The mechanism through which students do this is via congruence proofs, so the task illustrates the general relationship between congruence and rigid transformations, as fits naturally under the cluster "understand congruence in terms of rigid motions." At the high school level, students will need to use the definition of reflections and the teacher may wish to recall this before having students work on the problem. The instructor may wish to discuss with students how to draw an appropriate picture for part (b) and part (c) as this will be essential in order to make progress on these problems. In addition, it may be necessary to recall the definition of reflection about a line $L$: reflection about $L$ maps each point on $L$ to itself and if $P$ is not on $L$ then reflection about $L$ maps $P$ to $Q$ when $L$ is the perpendicular bisector of segment $PQ$ as pictured below:


This task is mainly intended for instructional purposes: for students with a strong visual sense of geometry, rigid motions of the plane provide a rich source of ideas which can be used to grasp many important geometric ideas.


  1. Since the reflection over line $L$ leaves each point on $L$ fixed, we have $r_L(A) = A$ since $A$ lies on $L$. Since $B$ and $C$ do not lie on $L$, in order to show that $r_L(B) = C$ and $r_L(C) = B$ we need to show that $L$ is the perpendicular bisector of segment $\overline{BC}$.

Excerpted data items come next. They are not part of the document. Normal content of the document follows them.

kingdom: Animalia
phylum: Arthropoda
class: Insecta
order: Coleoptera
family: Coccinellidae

    Note that we are given that segment $\overline{AB}$ is congruent to segment $\overline{AC}$. Since $D$ is the midpoint of segment $\overline{BC}$ this means that segment $\overline{BD}$ is congruent to segment $\overline{CD}$. Finally segment $\overline{DA}$ is congruent to segment $\overline{DA}$. So this means, by SSS, that triangle $ABD$ is congruent to triangle $ACD$. Since angles $BDA$ and $CDA$ together add up to 180 degrees and they are congruent it follows that they are both right angles. Therefore $L$ is perpendicular to segment $\overline{AB}$ and it is the bisector of $\overline{AB}$ by assumption.

  2. From part (a) we know that $r_L(A) = A$, $r_L(B) = C$, and $r_L(C) = B$. Reflections map line segments to line segments so it follows that $r_L$ maps side $\overline{AB}$ to side $\overline{AC}$, side $\overline{AC}$ to side $\overline{AB}$ and side $BC$ to itself. Hence $r_L$ maps triangle $ABC$ to itself. Note that although $r_L$ maps side $\overline{BC}$ of triangle $ABC$ to itself, the map interchanges vertices $B$ and $C$ so the orientation of this segment is reversed.

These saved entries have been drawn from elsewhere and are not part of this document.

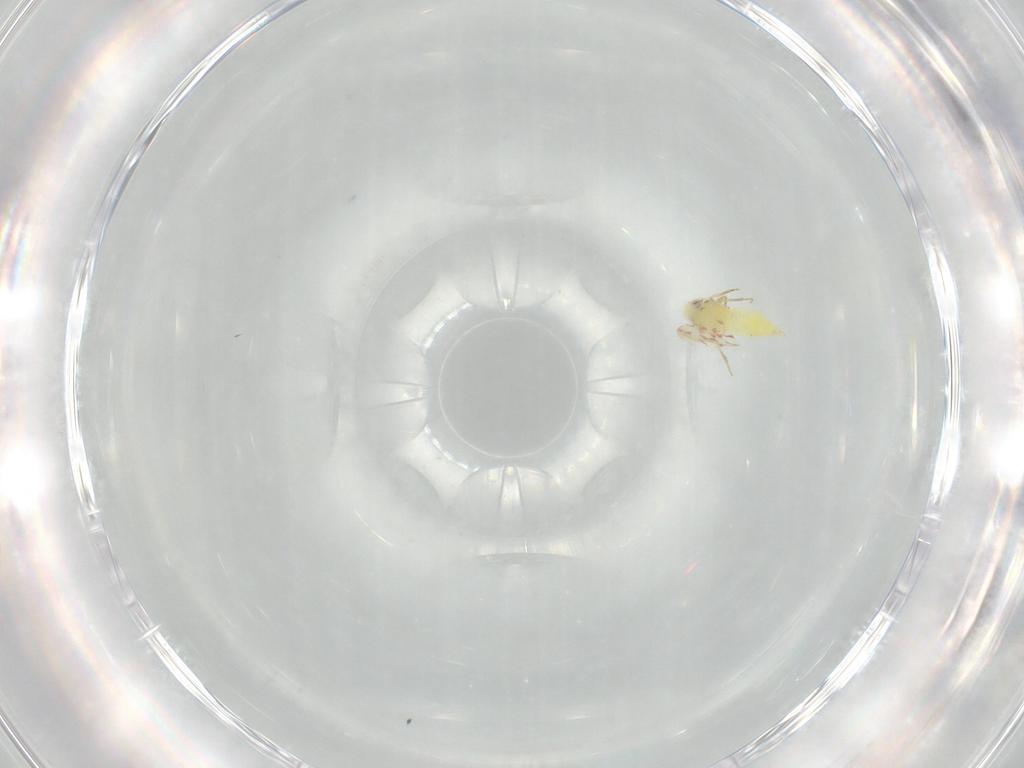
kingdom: Animalia
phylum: Arthropoda
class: Insecta
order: Hemiptera
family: Aleyrodidae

  3. We are given that $r_M$ maps triangle $EFG$ to itself. Suppose we look at $r_M(E)$. Since $r_M$ preserves triangle $EFG$ it must interchange the vertices of $E, F, G$ in some way. One possibility would be that it leaves them all alone, that is $E$ maps to $E$, $F$ maps to $F$, and $G$ maps to $G$. This can not happen, however, because a reflection of the plane can not leave $\triangle EFG$ in its original position. If two of the vertices are preserved by $r_M$ then the third must be also as there is no freedom to send it to either of the two fixed vertices. So this means that the reflection $r_M$ must leave exactly one vertex of $\triangle EFG$ fixed and it must exchange the other two vertices. For simplicity, let's assume that $r_M(E) = E$, $r_M(F) = G$, and $r_M(G) = F$. This situation is pictured below:


    Since $r_M$ preserves distances this means that $|EF| = |r_M(EG)| = |EG|$ and so $\triangle EFG$ is isosceles.

  4. Part (b) shows that for each isosceles triangle $ABC$ there is at least one line $L$ so that $r_L$ maps triangle $ABC$ to itself. Part (c) shows that if there is a line $L$ so that $r_L$ maps triangle $ABC$ to itself then triangle $ABC$ is isosceles. Putting these two statements together we see that triangle $ABC$ is isosceles if and only if there is a line $L$ so that $r_L$ maps triangle $ABC$ to itself.